Bottigliette – Sophie van Llewyn

 

Bottigliette, come quelle in cui la zia di Alina rinchiude esseri umani dopo averli debitamente rimpiccioliti. Bottigliette che contengono mini storie, attimi che ritraggono Alina e suo marito Liviu mentre vivono, si innamorano, litigano e resistono al regime di Ceauşescu nella Romania degli anni Settanta.
Non c’è libertà, in quegli anni, nemmeno tra le mura di casa, ogni sforzo è volto a nascondersi da una sorveglianza criminale che sembra intercettare anche i pensieri. Allora Alina e Liviu – che, da quando il fratello di Liviu è scappato a Ovest e Alina ha difeso una sua alunna colpevole di aver portato a scuola una rivista proibita, sono perseguitati come potenziali traditori della patria – per parlare alzano il volume della radio, aprono tutti i rubinetti, e tentano in ogni modo di sopravvivere a un’esistenza drammatica e violenta coltivando il sogno di un’imminente fuga segreta.
Ad intercettare le confidenze dell’anima di Alina ci pensa però la persona che meno di tutte ci aspetteremmo: sua madre che, fanatica fautrice del regime, è disposta a tutto purché la figlia non se ne vada, anche a tradirla, condannandola ad una feroce persecuzione che presto finisce in molestia sessuale.
Alina è talmente spersa dentro ad un mondo così assurdo che lo scambio tra surrealtà e realtà avviene per osmosi e i confini sfumano naturalmente tra di loro. Cronaca e leggenda si fondono attraverso il meccanismo della flash fiction, in cui istanti di vita condensati in poche righe o pagine, compongono un quadro di ampio respiro che spazia dalla storia al folkore.

Eppure gli strigoi e gli spiriti ancestrali invocati da zia Theresa – memorabile personaggio intriso di luce e magia – non fanno paura quanto la privazione della libertà individuale che l’autrice ci racconta in tutta la sua drammaticità attraverso gli occhi di Alina e i repentini cambi di persona, dalla prima alla terza, scomponendo il tessuto narrativo in vivide vedute che, come filtri diabolici dai poteri illimitati, movimentano l’immaginazione di chi legge.

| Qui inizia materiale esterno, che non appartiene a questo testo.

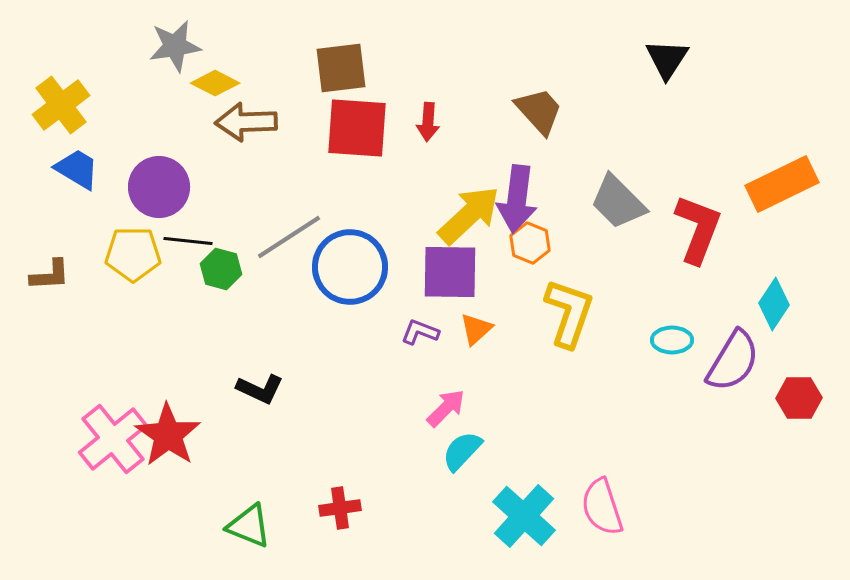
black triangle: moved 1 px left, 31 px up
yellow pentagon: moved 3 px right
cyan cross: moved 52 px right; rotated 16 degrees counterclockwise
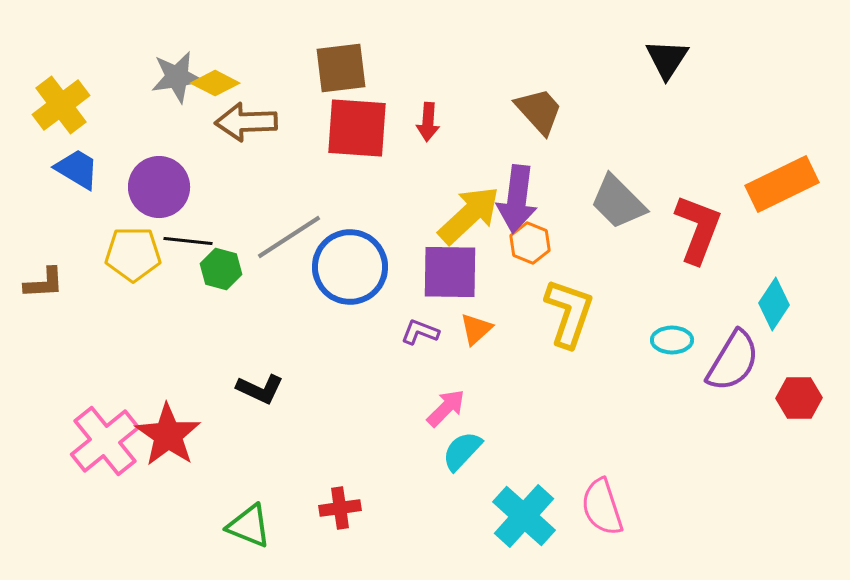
gray star: moved 2 px right, 31 px down
brown L-shape: moved 6 px left, 8 px down
pink cross: moved 8 px left, 2 px down
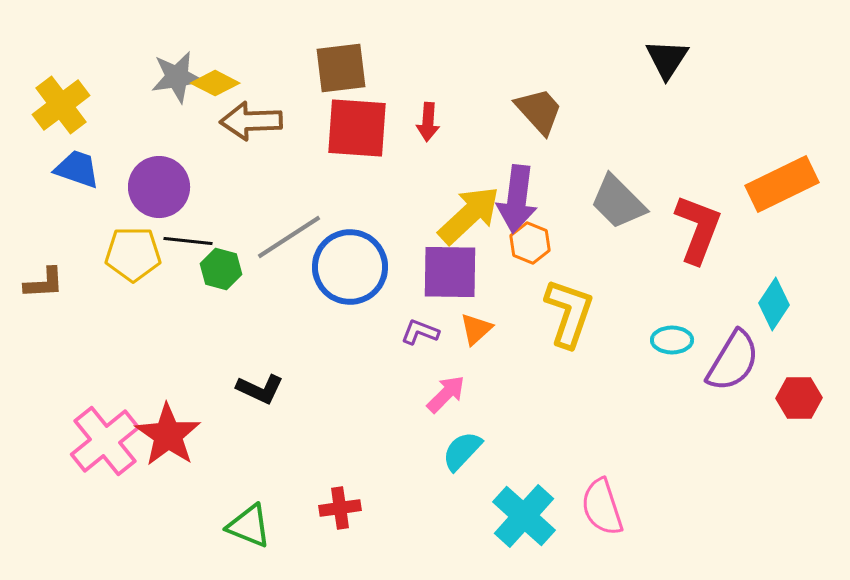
brown arrow: moved 5 px right, 1 px up
blue trapezoid: rotated 12 degrees counterclockwise
pink arrow: moved 14 px up
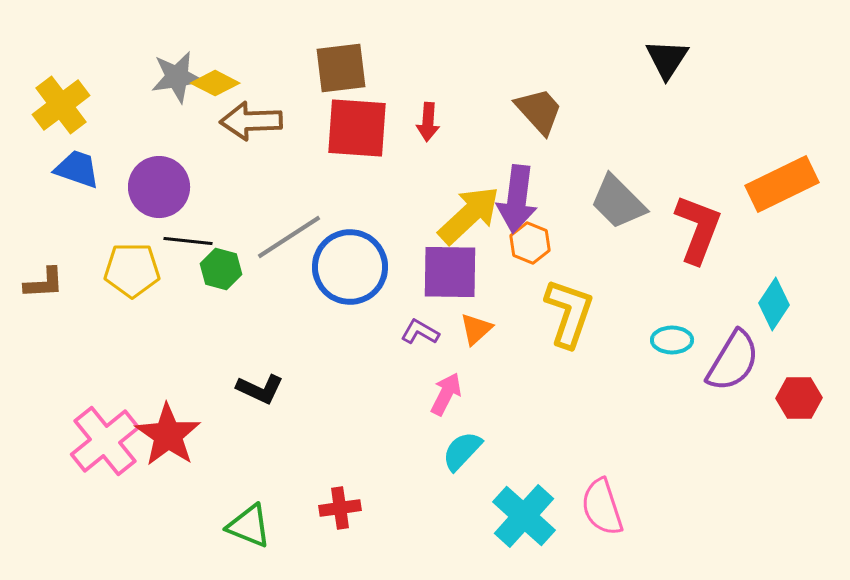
yellow pentagon: moved 1 px left, 16 px down
purple L-shape: rotated 9 degrees clockwise
pink arrow: rotated 18 degrees counterclockwise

Sophie van Llewyn riesce con grande originalità a rappresentare gli orrori della Romania comunista e contemporaneamente a tratteggiare con intensità e grazia il mondo interiore di una donna che cerca la libertà sopra ogni cosa con quel cuore che le si blocca in petto per il troppo battere, “come un uomo che cerca di uscire da un edificio in fiamme”.